If you have the ability, funds, and time, do some traveling. If not, do a lot
of reading... fiction, and NO HN. Seeing other people do stuff (most of which
is inane and inconsequential) only makes one feel impatient. Disconnect
completely for a week or two and let your body and mind rest.

Cheers!

------
hasenj
> Why should I do anything worthy?

Because your future doesn't rely on you having a job _now_ , it relies on you
continually improving and sharpening your skills. Does your current job give
you that? No, it does the opposite; it kills you. By getting out of it, you're
doing your future self a favor.

I was kinda half-way there. I just quit my day job last week.

First advice: don't rush back into hacking. Give yourself sometime to cool
off, just lay back and relax (metaphorically). Do whatever things you enjoy in
life, maybe your thing is watching shows/movies, reading books, going out, get
into something interesting like music, martial arts, whatever.

> But I can't feel that it matters. I have a job that pays me well. Why should
> I do more? I'm terrified that I've lost my answer to that question.

1\. Your job is rotting your brain. I think you already know that.

2\. You don't have to have a startup idea that works to quit. It's not about
having a particular idea. It's about hacking and solving problems.

I'm sure you can regain your enthusiasm after some relaxation time, and when
you do, just hack on stuff, don't worry about having to do any real project.

"Real stuff" comes when you just casually go about solving problems.

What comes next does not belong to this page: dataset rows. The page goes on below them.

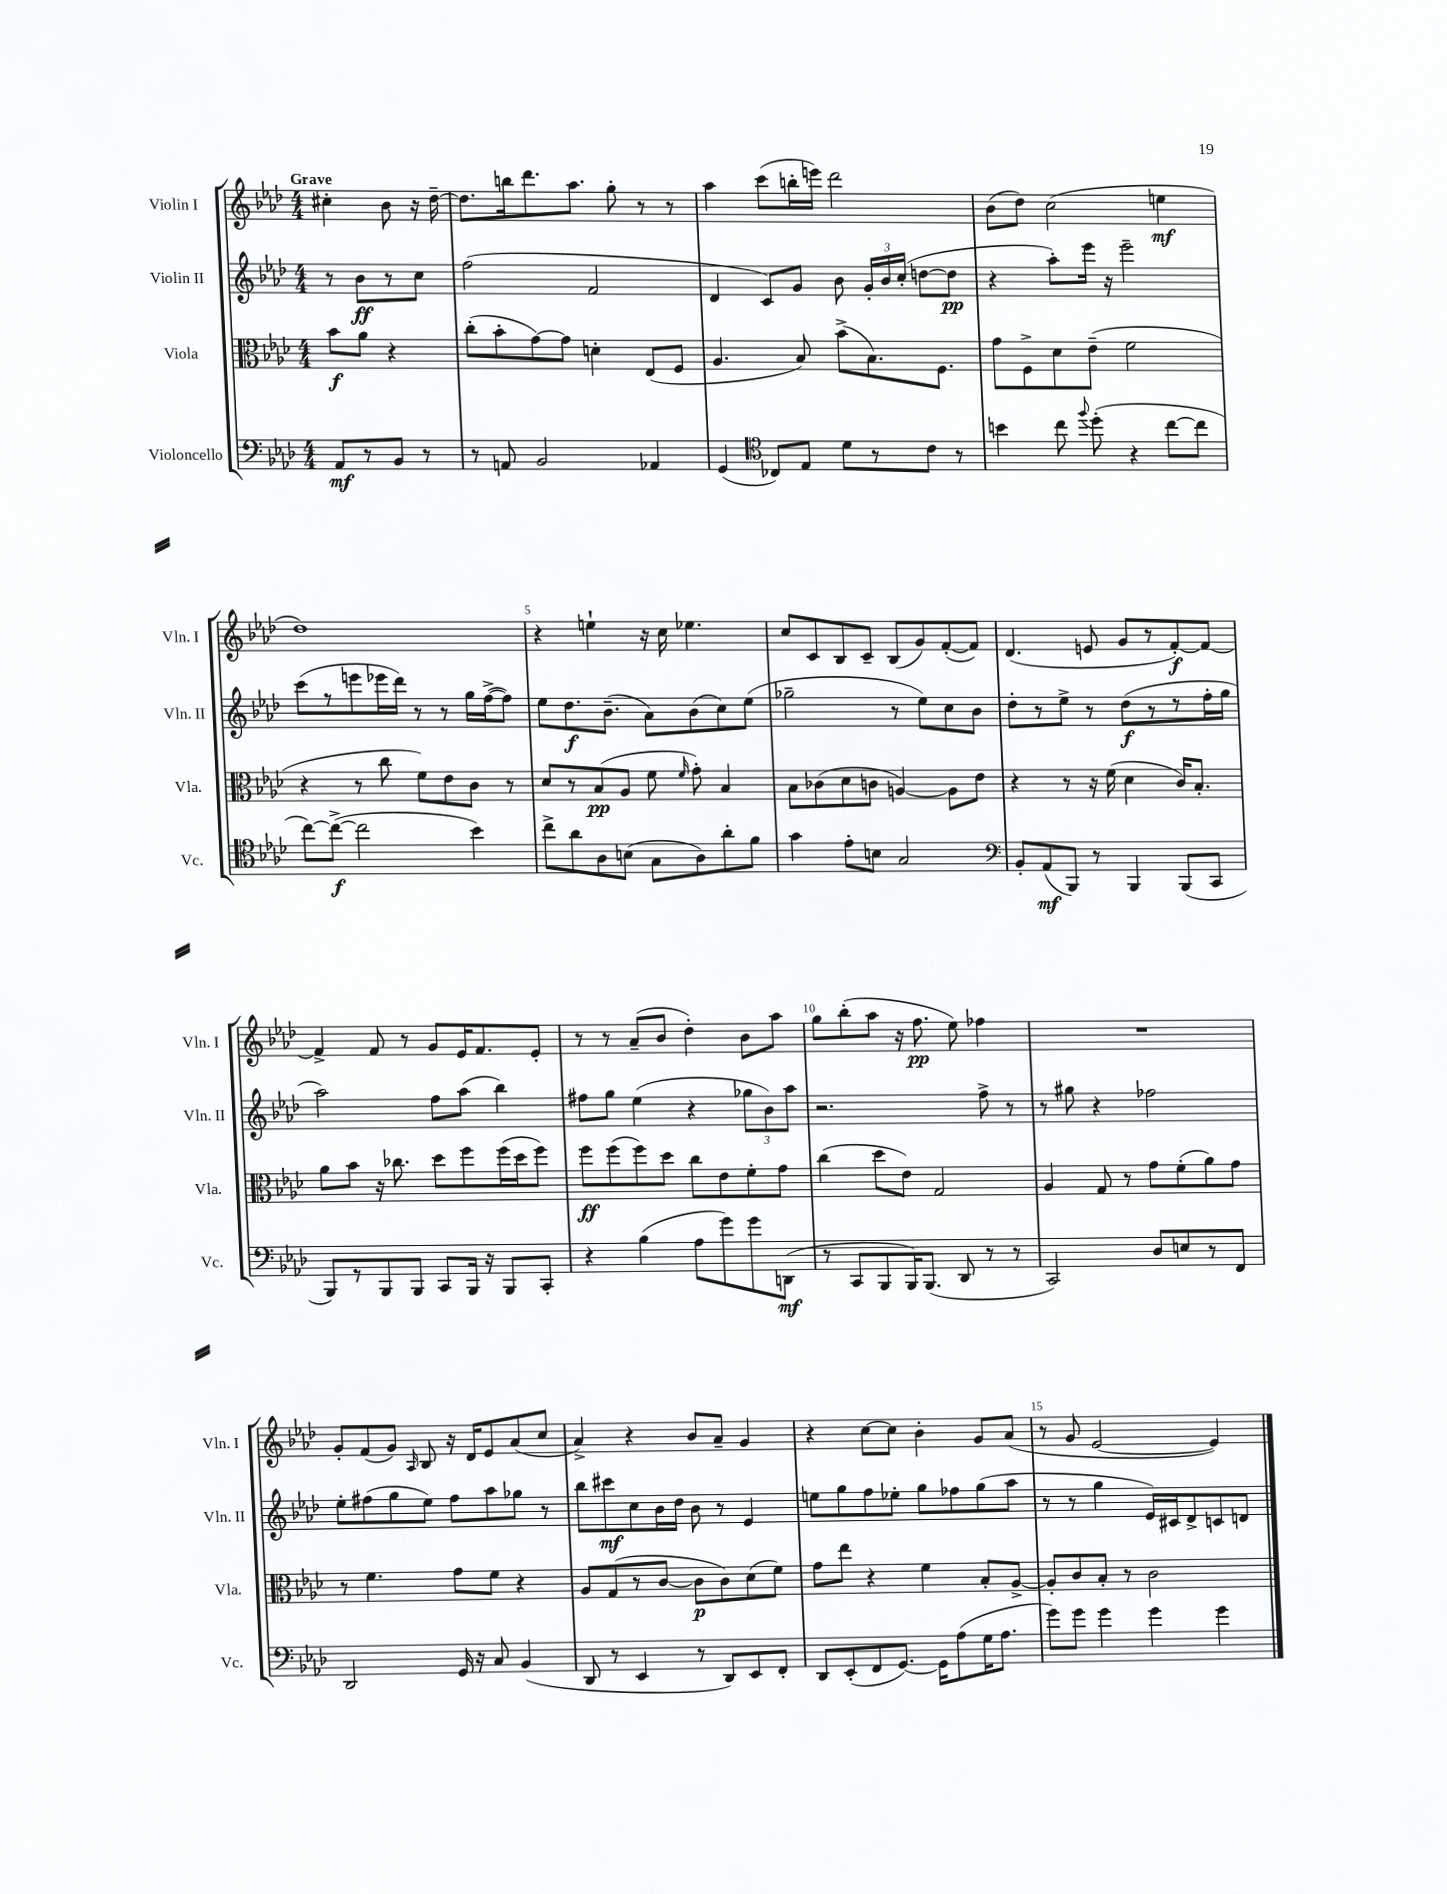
<<
\new StaffGroup <<
\new Staff = "s0" \with { instrumentName = "Violin I" shortInstrumentName = "Vln. I" } {
    \clef treble \key aes \major \numericTimeSignature \time 4/4 \partial 2 \tempo "Grave"
    \autoBeamOff cis''4-. bes'8 r16 des''16~-- |
    des''8.[ b''16 des'''8. aes''8.] g''8-. r8 r8 |
    aes''4 c'''8[( b''16-. e'''16]) des'''2 |
    bes'8[( des''8]) c''2( e''4\mf |
    des''1) |
    r4 e''4-! r16 c''16 ees''4. |
    c''8[ c'8 bes8 c'8]-- bes8[( g'8) f'8~-.( f'8]) |
    des'4.( e'8 g'8[ r8 f'8~-.\f) f'8]~ |
    f'4-> f'8 r8 g'8[ ees'16 f'8. ees'8]-. |
    r8 r8 aes'8[--( bes'8] des''4-.) bes'8[ aes''8] |
    g''8[ bes''8-.( aes''8] r16 f''8.\pp ees''8) fes''4 |
    R1 |
    g'8[-. f'8( g'8]) \grace { aes16 } bes8 r16 des'16[ ees'8 aes'8( c''8] |
    aes'4->) r4 bes'8[ aes'8]-- g'4 |
    r4 c''8[~ c''8] bes'4-. g'8[ aes'8]( |
    r8 g'8 ees'2~ ees'4) \bar "|." |
}
\new Staff = "s1" \with { instrumentName = "Violin II" shortInstrumentName = "Vln. II" } {
    \clef treble \key aes \major \numericTimeSignature \time 4/4 \partial 2
    \autoBeamOff r8 bes'8[\ff r8 c''8] |
    f''2( f'2 |
    des'4 c'8[) g'8] bes'8 \tuplet 3/2 { g'16[-. bes'16 c''16]-.( } d''8[~ d''8]\pp |
    r4 aes''8[-.) ees'''16] r16 ees'''2-- |
    c'''8[( r8 e'''8 ees'''16 des'''16]) r8 r8 g''16[ f''16~->( f''8]) |
    ees''8[ des''8.\f bes'8.]--( aes'8[) bes'8( c''8) ees''8]( |
    ges''2-- r8 ees''8[) c''8 bes'8] |
    des''8[-. r8 ees''8]-> r8 des''8[\f( r8 r8 f''16-. g''16] |
    aes''2) f''8[ aes''8]( bes''4) |
    fis''8[ g''8] ees''4( r4 \tuplet 3/2 { ges''8[ bes'8) aes''8] } |
    r2. f''8-> r8 |
    r8 gis''8 r4 fes''2 |
    ees''8[-. fis''8( g''8 ees''8]) fis''8[ aes''8 ges''8] r8 |
    bes''8[ cis'''8\mf c''8 bes'16 des''16] bes'8 r8 ees'4 |
    e''8[ g''8 f''8 ees''8]-. g''8[ fes''8 g''8( aes''8] |
    r8 r8 g''4 ees'16[) cis'16 des'8-> c'8 d'8] \bar "|." |
}
\new Staff = "s2" \with { instrumentName = "Viola" shortInstrumentName = "Vla." } {
    \clef alto \key aes \major \numericTimeSignature \time 4/4 \partial 2
    \autoBeamOff bes'8[\f aes'8] r4 |
    c''8[-.( bes'8-. g'8~) g'8] d'4-. ees8[( f8] |
    aes4. bes8) bes'8[->( bes8.) f8.] |
    g'8[ f8-> des'8 ees'8]--( f'2 |
    r4 r8 c''8 f'8[) ees'8 c'8] r8 |
    des'8[ r8 bes8\pp( aes8] f'8 \grace { f'16 } g'8-.) bes4 |
    bes8[ ces'8( des'8 c'8] a4~) a8[ ees'8] |
    r4 r8 r16 f'16( des'4 c'16[) bes8.]-. |
    aes'8[ bes'8] r16 ces''8. des''8[ f''8 f''16( des''16 f''8]) |
    f''8[\ff f''8( f''8) des''8] c''8[ ees'8 f'8-. g'8] |
    c''4( des''8[ ees'8]) g2 |
    aes4 g8 r8 g'8[ f'8-.( aes'8) g'8] |
    r8 f'4. g'8[ f'8] r4 |
    aes8[ g8( r8 c'8]~ c'8[\p c'8) des'8( f'8]) |
    g'8[ ees''8] r4 f'4 bes8[-. aes8]~-> |
    aes8[-. c'8 bes8]-. r8 c'2 \bar "|." |
}
\new Staff = "s3" \with { instrumentName = "Violoncello" shortInstrumentName = "Vc." } {
    \clef bass \key aes \major \numericTimeSignature \time 4/4 \partial 2
    \autoBeamOff aes,8[\mf r8 bes,8] r8 |
    r8 a,8 bes,2 aes,4 |
    g,4( \clef tenor ces8[) ees8] des'8[ r8 c'8] r8 |
    b'4 c''8 \appoggiatura { f''8 } des''8-.( r4 c''8[~ c''8] |
    c''8[~) c''8]~->\f( c''2 bes'4) |
    c''8[-> aes'8 aes8 b8]( g8[ aes8) aes'8-. f'8] |
    g'4 ees'8[-. b8] g2 |
    \clef bass bes,8[-. aes,8\mf( bes,,8]) r8 bes,,4 bes,,8[( c,8] |
    bes,,8[) r8 bes,,8 bes,,8] c,8[ bes,,16] r16 bes,,8[ c,8]-. |
    r4 bes4( aes8[ g'8) g'8 d,8]\mf( |
    r8 c,8[ bes,,8 bes,,16) bes,,8.]( des,8 r8 r8 |
    c,2) des8[ e8 r8 f,8] |
    des,2 g,16 r16 c8 bes,4( |
    des,8 r8 ees,4 r8 des,8[) ees,8 f,8]-. |
    des,8[ ees,8-.( f,8 g,8.]~) g,16[ aes8( g16 aes8.] |
    g'8[) g'8] g'4 g'4 g'4 \bar "|." |
}
>>
>>
\layout { \context { \Score \override BarNumber.break-visibility = ##(#f #t #t) barNumberVisibility = #(every-nth-bar-number-visible 5) } }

At the very least, by working on problems you find interesting, in your own
time, you can refresh your hacking muscles, gain experience, get more stuff to
put on your resume, and then find a better job.

------
smharris65
A long time ago something about computers sparked your interest and curiosity.
You followed that spark maybe not even knowing where it would take you. Now
the "real" world doesn't care about that spark, but they CANNOT put it out.
Only you can. Go way back and find that time in the beginning that started it
all. Re-connect with your first experience. That's what got you this far and
it's what will keep you going. It's what I always focus on, and this is my
twentieth year as a software developer.

------
calebmpeterson
Hang in there. I'll second the advice to find something else you love and do
that for a while instead of programming. If you like reading (a lot), try
Robert Jordan's A Wheel of Time. Learn a little about cooking. Learn a little
about playing a musical instrument; the bass is good - you don't have to be
good at all to have fun playing along with your favorite bands.

Otherwise learn something new and unrelated to your day job but still in the
programming realm. Learn Erlang or JavaScript. Make sure it has a REPL - the
Chrome console is a great REPL for JS. Have fun with it! Don't worry about
making something of "value" just make something small that's only purpose is
to make you smile.

Hang in there; you'll get through this season.

------
10smom
I am looking for someone like you that can lead to more or open more doors if
you have the experience. I am startup entrepreneur looking for a quality
programmer to freelance as project manager for two weeks. Requires a small
amount of time but not much pay at this time. May lead to more and maybe
vested in the company if right fit.

------
iworkforthem
Why dun you completed your four pet projects?

I'm sure if you complete these projects, you will feel adrenaline again. It is
quite clear that money is not something that make you tick. Making things
does, and when you are not able to deliver/get it, your interest dwindle...
Quit thinking, and complete those projects.